◆ Task item
With the images removed, repeat the data below exactly.

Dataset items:
┌──
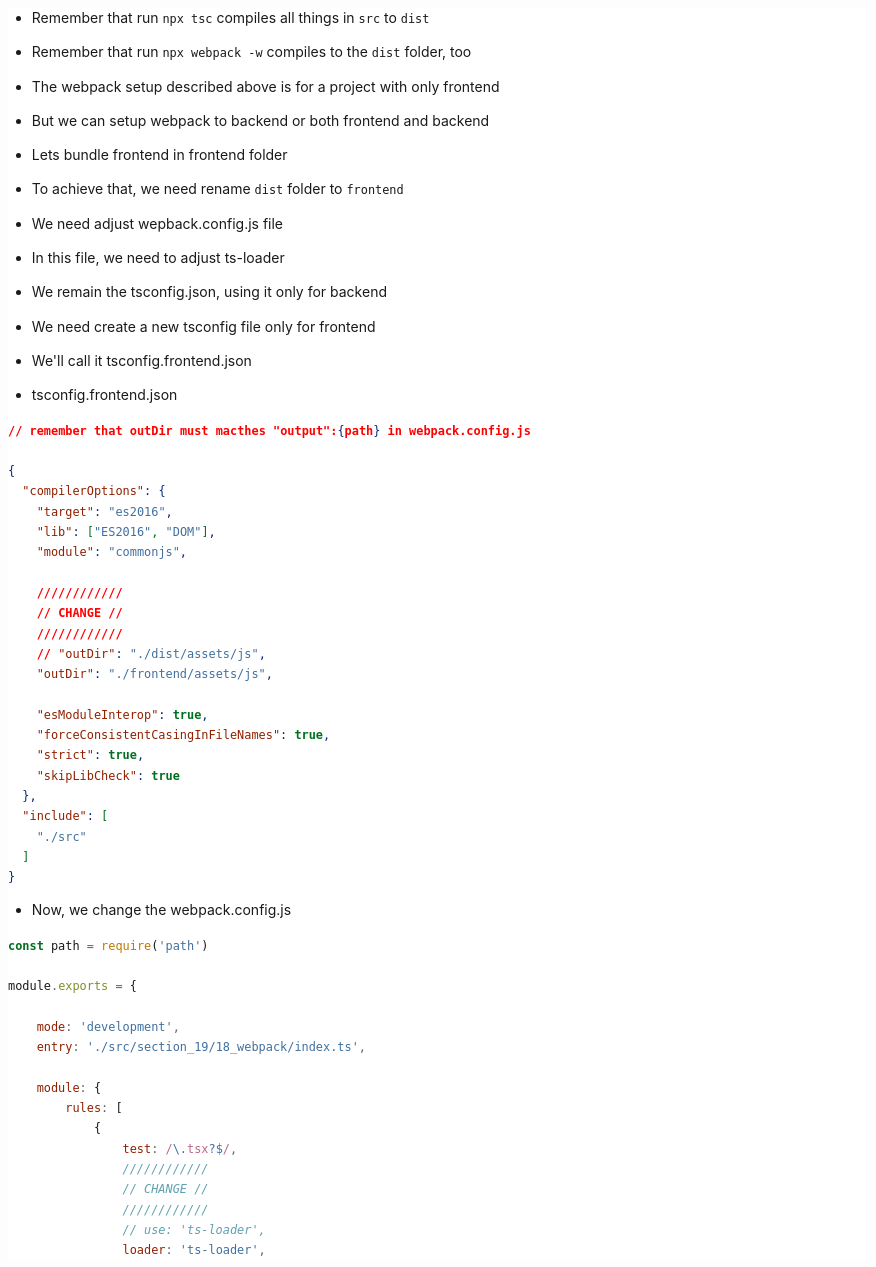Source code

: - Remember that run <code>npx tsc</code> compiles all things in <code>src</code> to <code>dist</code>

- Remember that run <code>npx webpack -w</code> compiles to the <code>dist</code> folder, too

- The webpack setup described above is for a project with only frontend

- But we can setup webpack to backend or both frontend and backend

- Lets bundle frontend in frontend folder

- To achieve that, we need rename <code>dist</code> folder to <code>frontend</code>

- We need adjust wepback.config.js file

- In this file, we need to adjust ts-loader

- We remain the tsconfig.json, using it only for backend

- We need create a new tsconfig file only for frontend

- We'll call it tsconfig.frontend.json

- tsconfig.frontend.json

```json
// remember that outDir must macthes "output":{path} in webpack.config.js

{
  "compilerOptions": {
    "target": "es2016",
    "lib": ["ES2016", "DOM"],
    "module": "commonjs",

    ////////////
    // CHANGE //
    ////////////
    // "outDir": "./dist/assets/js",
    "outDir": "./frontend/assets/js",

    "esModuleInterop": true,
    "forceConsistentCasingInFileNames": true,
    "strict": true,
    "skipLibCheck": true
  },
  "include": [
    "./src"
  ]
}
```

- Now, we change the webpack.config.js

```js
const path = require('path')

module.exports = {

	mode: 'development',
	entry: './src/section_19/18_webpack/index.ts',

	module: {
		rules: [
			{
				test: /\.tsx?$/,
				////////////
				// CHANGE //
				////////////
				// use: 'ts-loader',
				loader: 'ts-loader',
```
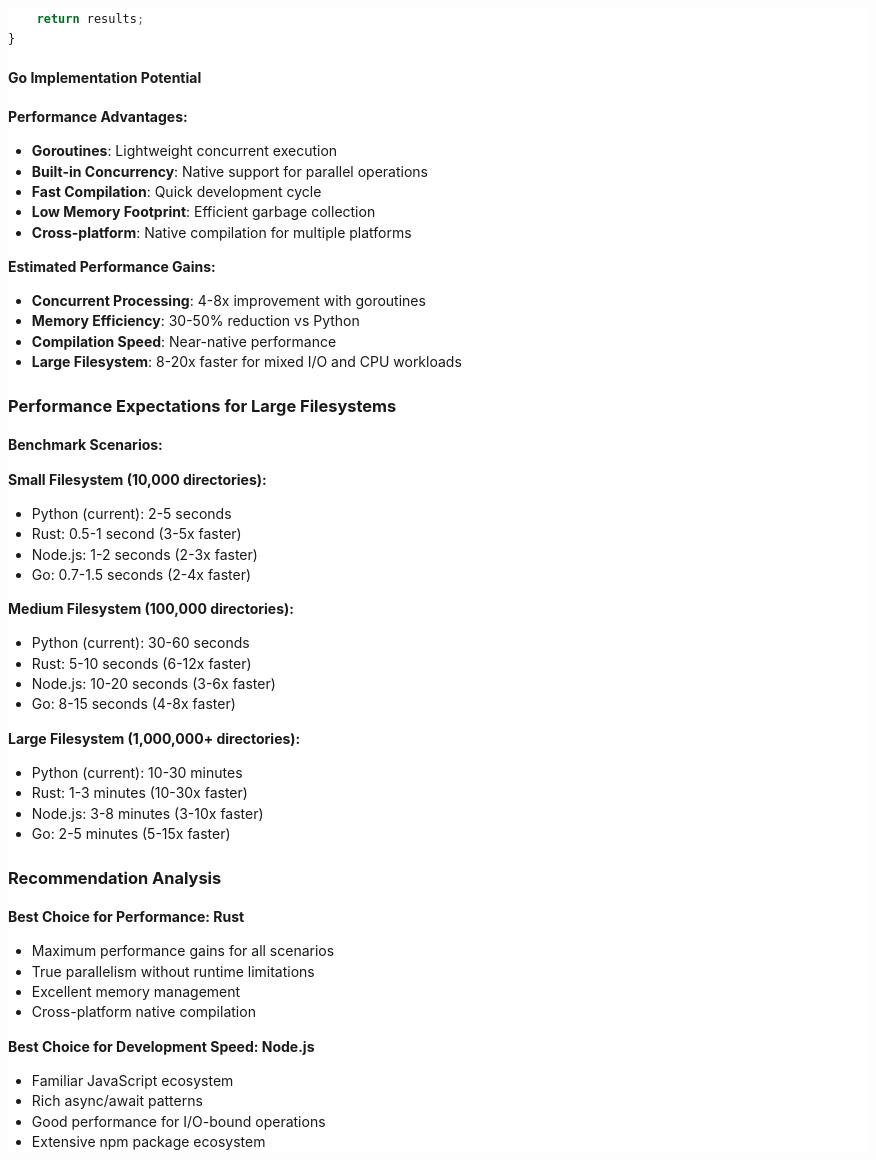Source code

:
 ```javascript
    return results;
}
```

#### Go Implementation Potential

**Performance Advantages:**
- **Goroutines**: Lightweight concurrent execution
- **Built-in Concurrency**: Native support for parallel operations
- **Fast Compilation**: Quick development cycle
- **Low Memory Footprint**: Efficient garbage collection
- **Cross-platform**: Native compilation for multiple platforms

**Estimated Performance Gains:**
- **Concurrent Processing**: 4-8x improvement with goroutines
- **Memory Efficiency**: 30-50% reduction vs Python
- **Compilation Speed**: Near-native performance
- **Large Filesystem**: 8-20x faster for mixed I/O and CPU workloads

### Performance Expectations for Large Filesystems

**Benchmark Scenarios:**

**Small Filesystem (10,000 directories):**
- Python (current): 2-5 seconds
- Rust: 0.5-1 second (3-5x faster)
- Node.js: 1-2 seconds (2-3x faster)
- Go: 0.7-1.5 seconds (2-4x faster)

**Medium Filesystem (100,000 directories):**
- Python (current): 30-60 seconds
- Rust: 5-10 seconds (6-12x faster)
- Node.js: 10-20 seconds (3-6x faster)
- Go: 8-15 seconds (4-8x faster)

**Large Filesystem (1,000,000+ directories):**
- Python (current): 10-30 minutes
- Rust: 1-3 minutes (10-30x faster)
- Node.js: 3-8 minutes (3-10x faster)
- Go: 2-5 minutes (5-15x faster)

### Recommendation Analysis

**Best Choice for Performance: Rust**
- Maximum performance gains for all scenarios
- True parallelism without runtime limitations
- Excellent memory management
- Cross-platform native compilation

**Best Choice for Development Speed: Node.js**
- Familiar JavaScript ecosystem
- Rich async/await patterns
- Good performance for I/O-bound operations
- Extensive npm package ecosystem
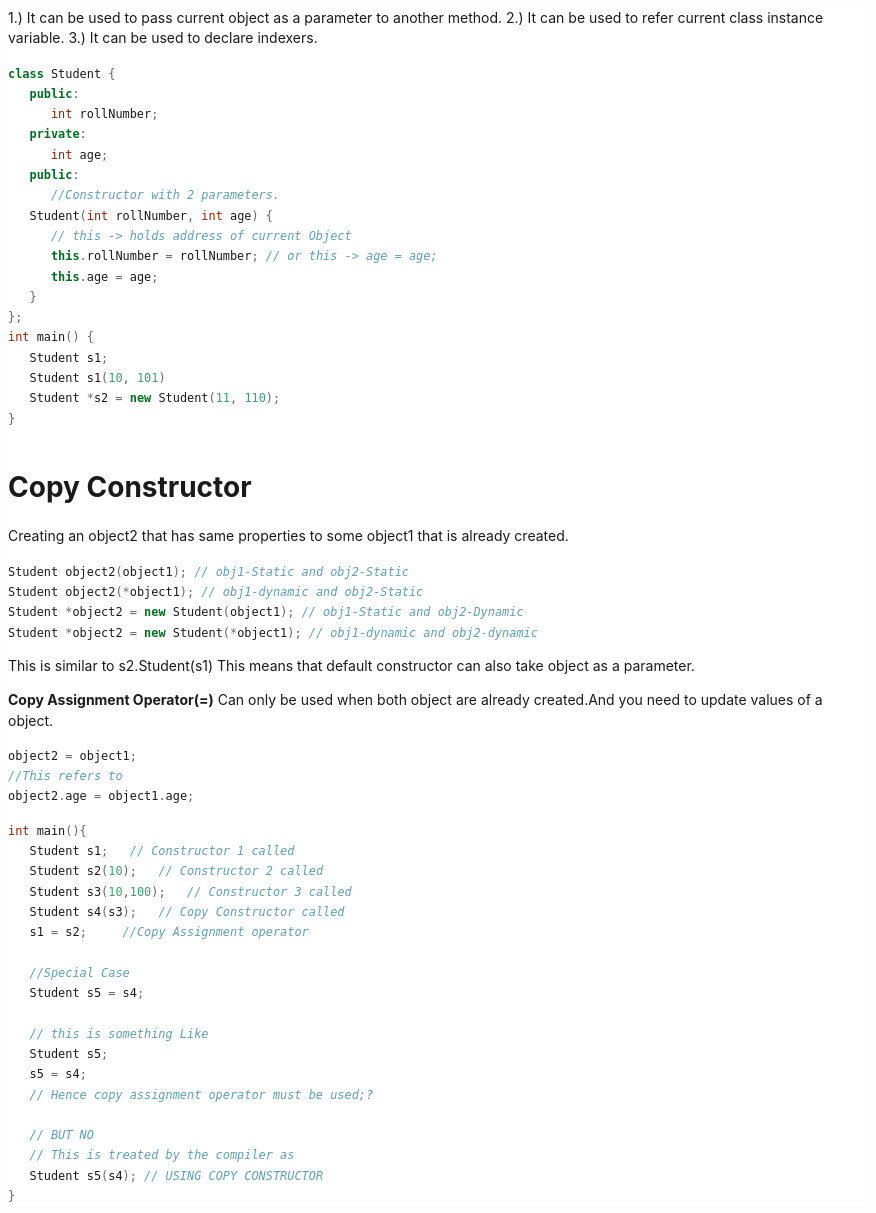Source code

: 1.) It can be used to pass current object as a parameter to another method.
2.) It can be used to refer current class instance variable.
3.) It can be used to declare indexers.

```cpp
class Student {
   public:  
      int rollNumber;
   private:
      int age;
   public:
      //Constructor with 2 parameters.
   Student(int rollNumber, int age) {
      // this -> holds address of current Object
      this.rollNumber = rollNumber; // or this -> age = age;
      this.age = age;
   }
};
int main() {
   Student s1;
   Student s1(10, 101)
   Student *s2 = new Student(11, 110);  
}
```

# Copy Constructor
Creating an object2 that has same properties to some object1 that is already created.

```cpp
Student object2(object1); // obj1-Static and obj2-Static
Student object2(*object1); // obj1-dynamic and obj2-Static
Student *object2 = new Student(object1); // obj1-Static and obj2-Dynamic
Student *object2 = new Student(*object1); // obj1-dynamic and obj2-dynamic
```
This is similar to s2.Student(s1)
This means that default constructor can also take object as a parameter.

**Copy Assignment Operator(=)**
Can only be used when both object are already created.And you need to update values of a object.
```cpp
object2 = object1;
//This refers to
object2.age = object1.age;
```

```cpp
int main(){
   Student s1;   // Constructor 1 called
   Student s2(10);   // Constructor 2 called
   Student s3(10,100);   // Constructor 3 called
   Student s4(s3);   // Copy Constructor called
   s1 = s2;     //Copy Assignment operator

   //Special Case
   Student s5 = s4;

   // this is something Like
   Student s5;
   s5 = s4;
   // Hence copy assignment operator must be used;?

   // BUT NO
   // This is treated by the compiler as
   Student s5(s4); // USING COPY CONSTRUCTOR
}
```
└──
◆ Task answer
Source code

: - Remember that run <code>npx tsc</code> compiles all things in <code>src</code> to <code>dist</code>

- Remember that run <code>npx webpack -w</code> compiles to the <code>dist</code> folder, too

- The webpack setup described above is for a project with only frontend

- But we can setup webpack to backend or both frontend and backend

- Lets bundle frontend in frontend folder

- To achieve that, we need rename <code>dist</code> folder to <code>frontend</code>

- We need adjust wepback.config.js file

- In this file, we need to adjust ts-loader

- We remain the tsconfig.json, using it only for backend

- We need create a new tsconfig file only for frontend

- We'll call it tsconfig.frontend.json

- tsconfig.frontend.json

```json
// remember that outDir must macthes "output":{path} in webpack.config.js

{
  "compilerOptions": {
    "target": "es2016",
    "lib": ["ES2016", "DOM"],
    "module": "commonjs",

    ////////////
    // CHANGE //
    ////////////
    // "outDir": "./dist/assets/js",
    "outDir": "./frontend/assets/js",

    "esModuleInterop": true,
    "forceConsistentCasingInFileNames": true,
    "strict": true,
    "skipLibCheck": true
  },
  "include": [
    "./src"
  ]
}
```

- Now, we change the webpack.config.js

```js
const path = require('path')

module.exports = {

	mode: 'development',
	entry: './src/section_19/18_webpack/index.ts',

	module: {
		rules: [
			{
				test: /\.tsx?$/,
				////////////
				// CHANGE //
				////////////
				// use: 'ts-loader',
				loader: 'ts-loader',
```
Source code

:
 ```javascript
    return results;
}
```

#### Go Implementation Potential

**Performance Advantages:**
- **Goroutines**: Lightweight concurrent execution
- **Built-in Concurrency**: Native support for parallel operations
- **Fast Compilation**: Quick development cycle
- **Low Memory Footprint**: Efficient garbage collection
- **Cross-platform**: Native compilation for multiple platforms

**Estimated Performance Gains:**
- **Concurrent Processing**: 4-8x improvement with goroutines
- **Memory Efficiency**: 30-50% reduction vs Python
- **Compilation Speed**: Near-native performance
- **Large Filesystem**: 8-20x faster for mixed I/O and CPU workloads

### Performance Expectations for Large Filesystems

**Benchmark Scenarios:**

**Small Filesystem (10,000 directories):**
- Python (current): 2-5 seconds
- Rust: 0.5-1 second (3-5x faster)
- Node.js: 1-2 seconds (2-3x faster)
- Go: 0.7-1.5 seconds (2-4x faster)

**Medium Filesystem (100,000 directories):**
- Python (current): 30-60 seconds
- Rust: 5-10 seconds (6-12x faster)
- Node.js: 10-20 seconds (3-6x faster)
- Go: 8-15 seconds (4-8x faster)

**Large Filesystem (1,000,000+ directories):**
- Python (current): 10-30 minutes
- Rust: 1-3 minutes (10-30x faster)
- Node.js: 3-8 minutes (3-10x faster)
- Go: 2-5 minutes (5-15x faster)

### Recommendation Analysis

**Best Choice for Performance: Rust**
- Maximum performance gains for all scenarios
- True parallelism without runtime limitations
- Excellent memory management
- Cross-platform native compilation

**Best Choice for Development Speed: Node.js**
- Familiar JavaScript ecosystem
- Rich async/await patterns
- Good performance for I/O-bound operations
- Extensive npm package ecosystem
Source code

: 1.) It can be used to pass current object as a parameter to another method.
2.) It can be used to refer current class instance variable.
3.) It can be used to declare indexers.

```cpp
class Student {
   public:  
      int rollNumber;
   private:
      int age;
   public:
      //Constructor with 2 parameters.
   Student(int rollNumber, int age) {
      // this -> holds address of current Object
      this.rollNumber = rollNumber; // or this -> age = age;
      this.age = age;
   }
};
int main() {
   Student s1;
   Student s1(10, 101)
   Student *s2 = new Student(11, 110);  
}
```

# Copy Constructor
Creating an object2 that has same properties to some object1 that is already created.

```cpp
Student object2(object1); // obj1-Static and obj2-Static
Student object2(*object1); // obj1-dynamic and obj2-Static
Student *object2 = new Student(object1); // obj1-Static and obj2-Dynamic
Student *object2 = new Student(*object1); // obj1-dynamic and obj2-dynamic
```
This is similar to s2.Student(s1)
This means that default constructor can also take object as a parameter.

**Copy Assignment Operator(=)**
Can only be used when both object are already created.And you need to update values of a object.
```cpp
object2 = object1;
//This refers to
object2.age = object1.age;
```

```cpp
int main(){
   Student s1;   // Constructor 1 called
   Student s2(10);   // Constructor 2 called
   Student s3(10,100);   // Constructor 3 called
   Student s4(s3);   // Copy Constructor called
   s1 = s2;     //Copy Assignment operator

   //Special Case
   Student s5 = s4;

   // this is something Like
   Student s5;
   s5 = s4;
   // Hence copy assignment operator must be used;?

   // BUT NO
   // This is treated by the compiler as
   Student s5(s4); // USING COPY CONSTRUCTOR
}
```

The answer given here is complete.